Günümüzde kullanılan motorların metal parçaların da yüksek sıcaklıklardan dolayı piston üzerinde ergimelerin oluştuğu bilinmektedir. Düşük ısı kaybı sağlamak maksadı ile dizel motorlarda yapılan kaplamalar, parçanın yüksek sıcaklılarda fiziksel, termal ve kimyasal özelliklerini korumayı amaçlamaktadır. Fakat ana malzeme ile termal bariyer kaplama arasındaki genleşme katsayıları birbirinden farklıdır. Bu sebepten iki malzeme arasında istenmeyen gerilmeler oluşacak ve bağ kuvvetinin üzerinde bir gerilme kaplamanın çatlamasına veya dökülmesine neden olacaktır. Bu gerilmelerin giderilmesi veya kabul edilebilir değerlere indirgenmesi için termal bariyer kaplamada ara bağlayıcı bir termal bariyer kaplama uygulanmaktadır.

Ara bağlayıcı; termal üst bariyer tabaka ile ana malzemenin oransal karışımından oluşmaktadır. Bu çalışma için ara bağ malzemesi olarak NiCrAl kullanılmıştır.

Termal bariyer kaplama ile ana malzeme arasında oluşturulan bu tabaka; bir geçiş tabakası olup, çalışma ortamında meydana gelecek olan termal etki ve gerilmelerin oluşturacağı yüzey gerilmeleri değerlerini absorbe etmesi beklenmektedir.

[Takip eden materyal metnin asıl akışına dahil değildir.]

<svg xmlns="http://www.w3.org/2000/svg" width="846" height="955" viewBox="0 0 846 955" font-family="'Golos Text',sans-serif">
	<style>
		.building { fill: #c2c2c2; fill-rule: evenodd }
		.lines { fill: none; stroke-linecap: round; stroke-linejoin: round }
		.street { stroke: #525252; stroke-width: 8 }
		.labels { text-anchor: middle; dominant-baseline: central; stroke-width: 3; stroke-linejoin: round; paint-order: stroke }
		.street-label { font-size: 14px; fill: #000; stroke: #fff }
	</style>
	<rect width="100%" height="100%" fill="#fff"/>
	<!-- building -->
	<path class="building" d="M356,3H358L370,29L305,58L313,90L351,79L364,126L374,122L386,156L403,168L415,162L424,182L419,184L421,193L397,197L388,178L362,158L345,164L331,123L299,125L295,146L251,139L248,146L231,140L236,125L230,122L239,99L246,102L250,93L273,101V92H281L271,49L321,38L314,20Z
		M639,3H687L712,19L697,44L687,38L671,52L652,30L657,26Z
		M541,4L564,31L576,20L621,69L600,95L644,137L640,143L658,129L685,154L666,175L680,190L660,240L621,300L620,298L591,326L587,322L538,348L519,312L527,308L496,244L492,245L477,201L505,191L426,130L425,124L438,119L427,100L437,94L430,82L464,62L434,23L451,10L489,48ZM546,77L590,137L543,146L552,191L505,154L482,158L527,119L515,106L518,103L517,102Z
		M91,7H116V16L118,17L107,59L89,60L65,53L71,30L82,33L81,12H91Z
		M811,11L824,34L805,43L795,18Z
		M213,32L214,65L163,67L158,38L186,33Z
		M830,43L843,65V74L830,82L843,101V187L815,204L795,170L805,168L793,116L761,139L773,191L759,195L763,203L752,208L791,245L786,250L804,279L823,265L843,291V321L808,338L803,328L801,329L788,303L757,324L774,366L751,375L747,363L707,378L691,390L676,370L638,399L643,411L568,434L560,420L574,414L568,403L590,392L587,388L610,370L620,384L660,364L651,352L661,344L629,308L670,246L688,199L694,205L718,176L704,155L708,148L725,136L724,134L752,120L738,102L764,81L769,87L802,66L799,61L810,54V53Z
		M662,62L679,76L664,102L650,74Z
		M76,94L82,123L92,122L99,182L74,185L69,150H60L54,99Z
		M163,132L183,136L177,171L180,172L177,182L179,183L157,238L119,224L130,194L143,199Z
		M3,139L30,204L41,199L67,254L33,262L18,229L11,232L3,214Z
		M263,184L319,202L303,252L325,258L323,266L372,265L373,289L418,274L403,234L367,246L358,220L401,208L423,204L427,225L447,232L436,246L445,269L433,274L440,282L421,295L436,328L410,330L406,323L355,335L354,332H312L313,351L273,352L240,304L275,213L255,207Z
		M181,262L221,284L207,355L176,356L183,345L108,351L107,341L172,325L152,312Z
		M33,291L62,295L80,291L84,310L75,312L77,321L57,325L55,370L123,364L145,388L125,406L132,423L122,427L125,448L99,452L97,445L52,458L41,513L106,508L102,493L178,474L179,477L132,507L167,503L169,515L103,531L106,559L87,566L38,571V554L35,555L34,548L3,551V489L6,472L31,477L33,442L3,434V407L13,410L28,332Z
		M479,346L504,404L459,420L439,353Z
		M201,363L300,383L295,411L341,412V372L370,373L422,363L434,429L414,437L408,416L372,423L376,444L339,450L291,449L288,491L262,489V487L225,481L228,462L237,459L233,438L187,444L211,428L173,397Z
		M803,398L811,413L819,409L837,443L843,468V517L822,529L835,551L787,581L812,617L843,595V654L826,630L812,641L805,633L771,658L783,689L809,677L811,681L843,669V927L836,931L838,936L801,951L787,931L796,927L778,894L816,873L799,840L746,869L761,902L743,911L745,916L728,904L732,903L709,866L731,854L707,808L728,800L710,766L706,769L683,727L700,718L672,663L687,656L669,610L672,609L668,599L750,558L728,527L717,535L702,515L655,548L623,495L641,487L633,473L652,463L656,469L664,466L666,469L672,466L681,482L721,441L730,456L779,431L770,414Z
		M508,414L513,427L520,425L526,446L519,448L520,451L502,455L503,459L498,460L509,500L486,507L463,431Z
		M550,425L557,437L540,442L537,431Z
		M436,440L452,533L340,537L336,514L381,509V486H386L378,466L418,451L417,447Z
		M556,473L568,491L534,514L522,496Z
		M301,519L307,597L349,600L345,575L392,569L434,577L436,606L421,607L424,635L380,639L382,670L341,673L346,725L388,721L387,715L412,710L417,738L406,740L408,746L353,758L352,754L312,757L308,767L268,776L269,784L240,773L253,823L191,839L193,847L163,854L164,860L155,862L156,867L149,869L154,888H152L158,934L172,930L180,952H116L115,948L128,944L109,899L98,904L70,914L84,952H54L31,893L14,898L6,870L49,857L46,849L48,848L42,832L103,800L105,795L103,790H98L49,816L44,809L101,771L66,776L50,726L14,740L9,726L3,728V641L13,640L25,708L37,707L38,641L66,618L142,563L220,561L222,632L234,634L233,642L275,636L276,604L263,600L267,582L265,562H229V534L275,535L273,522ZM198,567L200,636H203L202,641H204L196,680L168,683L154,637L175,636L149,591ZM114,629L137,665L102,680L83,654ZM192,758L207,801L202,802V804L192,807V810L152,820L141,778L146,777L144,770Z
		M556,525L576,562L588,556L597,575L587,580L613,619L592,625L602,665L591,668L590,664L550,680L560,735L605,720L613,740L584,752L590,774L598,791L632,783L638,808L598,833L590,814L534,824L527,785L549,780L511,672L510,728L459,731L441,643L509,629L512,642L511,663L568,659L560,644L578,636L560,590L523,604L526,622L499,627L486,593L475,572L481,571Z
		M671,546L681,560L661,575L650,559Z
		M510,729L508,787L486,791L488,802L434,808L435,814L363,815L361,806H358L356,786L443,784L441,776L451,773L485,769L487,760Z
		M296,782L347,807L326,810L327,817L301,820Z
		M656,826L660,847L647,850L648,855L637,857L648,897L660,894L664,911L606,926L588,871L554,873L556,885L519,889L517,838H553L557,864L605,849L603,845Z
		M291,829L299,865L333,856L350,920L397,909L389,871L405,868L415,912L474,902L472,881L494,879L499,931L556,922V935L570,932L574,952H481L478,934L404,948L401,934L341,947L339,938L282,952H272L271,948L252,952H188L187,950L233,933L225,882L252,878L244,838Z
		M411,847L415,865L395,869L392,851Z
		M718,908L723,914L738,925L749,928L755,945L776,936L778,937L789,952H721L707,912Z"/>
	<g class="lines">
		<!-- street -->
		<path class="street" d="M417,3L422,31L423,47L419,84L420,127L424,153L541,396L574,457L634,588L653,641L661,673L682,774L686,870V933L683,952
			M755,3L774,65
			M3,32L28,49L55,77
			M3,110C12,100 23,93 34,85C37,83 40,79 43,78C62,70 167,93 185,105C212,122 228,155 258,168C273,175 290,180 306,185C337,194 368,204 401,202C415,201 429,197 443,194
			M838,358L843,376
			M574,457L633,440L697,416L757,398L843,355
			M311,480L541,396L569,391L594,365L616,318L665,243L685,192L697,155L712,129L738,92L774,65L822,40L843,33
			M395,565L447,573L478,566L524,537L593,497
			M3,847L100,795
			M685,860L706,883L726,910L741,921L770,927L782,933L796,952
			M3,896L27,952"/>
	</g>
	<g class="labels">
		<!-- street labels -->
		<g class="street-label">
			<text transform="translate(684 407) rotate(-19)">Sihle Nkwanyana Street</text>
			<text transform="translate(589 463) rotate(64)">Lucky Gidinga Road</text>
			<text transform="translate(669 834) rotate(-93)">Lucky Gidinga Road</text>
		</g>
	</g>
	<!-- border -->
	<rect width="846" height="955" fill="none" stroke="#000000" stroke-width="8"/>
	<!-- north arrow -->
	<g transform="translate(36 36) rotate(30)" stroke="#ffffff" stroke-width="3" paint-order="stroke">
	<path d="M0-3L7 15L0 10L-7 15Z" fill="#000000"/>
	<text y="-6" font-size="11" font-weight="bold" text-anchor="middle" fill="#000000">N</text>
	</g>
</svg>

Tabakaların temas yüzeyleri arasında oluşacak gerilmelerin azaltılması ve emniyetli kabul edilen gerilme değerlerinin altına indirgenmesi amaçlanmaktadır. Ara bağlayıcı kaplama ile ana malzemenin arasında yapışma mukavemetini artırıcı yüzey pürüzlülük katsayısı ara yüzey bağ kuvvetini doğrudan etkileyen ve dikkat edilmesi gereken bir husustur. Plazma sprey yöntemi ile yapılan bu tür kaplamalarda ana malzemeye yapılacak kaplamanın özelliğine göre belirli bir sıcaklığa kadar ana malzeme ısıtılır ve ara tabakanın yapışması sonrasında iki malzeme birlikte soğumaya bırakılır. Buradaki amaç ön ısıtma yapılan ana malzeme üzerine kaplama yapılan ara bağ tabakası ile arasında oluşacak yüzey gerilmesini azaltmaktır.

(23)

Kaplama-kaplama, kaplama-ana malzeme arasındaki bağ kuvvetlerin tespit edilmeleri deneysel olarak birkaç metod ile yapılmaktadır. Kaplama malzemesi üzerine yapıştırılan ara bağlayıcı çekmeye tabi tutulmaktadır. Bu bağlayıcı malzemeler kaplama bağ kuvvetlerinin altında kalmakta ve deneysel sonuçların çıkarılmasında sorun oluşturmaktadır. Ara tabakaların sayısının artırılması sonucunda deneysel bağ kuvvetlerinin elde edilmesi de imkansızlaşmaktadır. Bu bağlamda yapılan bu çalışmada sonlu elamanlar yöntemi ile termal bariyersiz piston, termal bariyer kaplanmış piston ve 5 kademeli olarak yapılan termal bariyerli kaplanmış pistonların modellenmesi, üzerindeki termal değişimler ve termal değişimlerin oluşturduğu gerilmelerin hesaplaması yapılmıştır.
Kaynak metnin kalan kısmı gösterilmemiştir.